William McDuffie, Respondent, v Fleet Financial Group, Inc., Doing Business as Fleet Bank, Appellant.
[703 NYS2d 510]
[MAJORITY]
—In an action to recover damages for personal injuries, the defendant appeals from an order of the Supreme Court, Queens County (Dye, J.), dated June 2, 1999, which denied its motion for summary judgment dismissing the complaint.
Ordered that the order is reversed, on the law, with costs, the motion is granted, and the complaint is dismissed.

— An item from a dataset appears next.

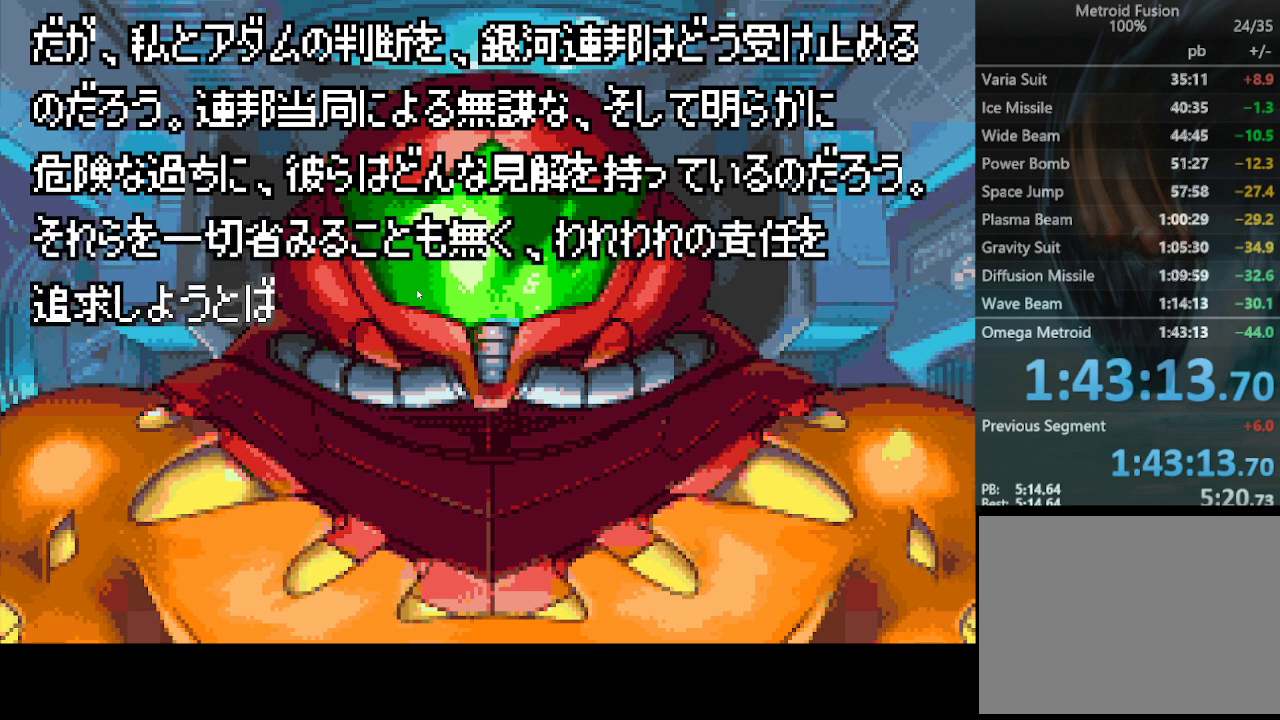
{"buttons": ["CIRCLE"], "events": [[67, "CIRCLE", "down"], [133, "CIRCLE", "up"], [467, "CIRCLE", "down"]]}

In order to constitute constructive notice, “a defect must be visible and apparent and it must exist for a sufficient length of time prior to the accident to permit defendant’s employees to discover and remedy it” (Gordon v American Museum of Natural History, 67 NY2d 836, 837; see also, Kraemer v K-Mart Corp., 226 AD2d 590). Here, in the absence of proof as to how long a puddle of water was on the floor, there is no evidence to permit an inference that the defendant had constructive notice of the condition in question (see, Paciello v May Dept. Stores Co., 263 AD2d 533; Kraemer v K-Mart Corp., supra).

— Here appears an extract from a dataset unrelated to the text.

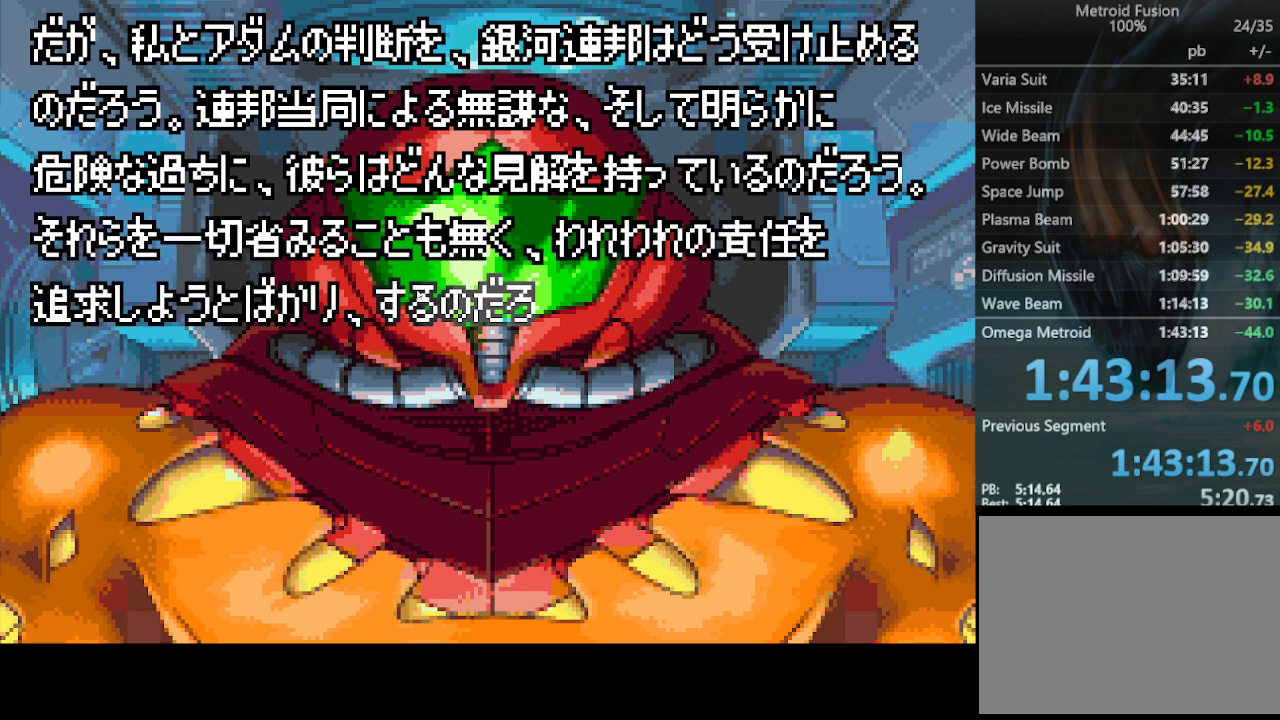
{"buttons": [], "events": [[67, "CIRCLE", "up"], [167, "CIRCLE", "down"], [267, "CIRCLE", "up"], [367, "CIRCLE", "down"], [467, "CIRCLE", "up"]]}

Even assuming that the plaintiff had raised a triable issue of fact as to whether the defendant was aware that water on the lobby floor of its bank was a recurring condition in rainy weather, proof that the defendant was aware of a general condition is not sufficient to establish constructive notice of the particular condition which caused the injured plaintiff to fall (see, Piacquadio v Recine Realty Corp., 84 NY2d 967; Kraemer v K-Mart Corp., supra). Mangano, P. J., Santucci, Krausman and Florio, JJ., concur.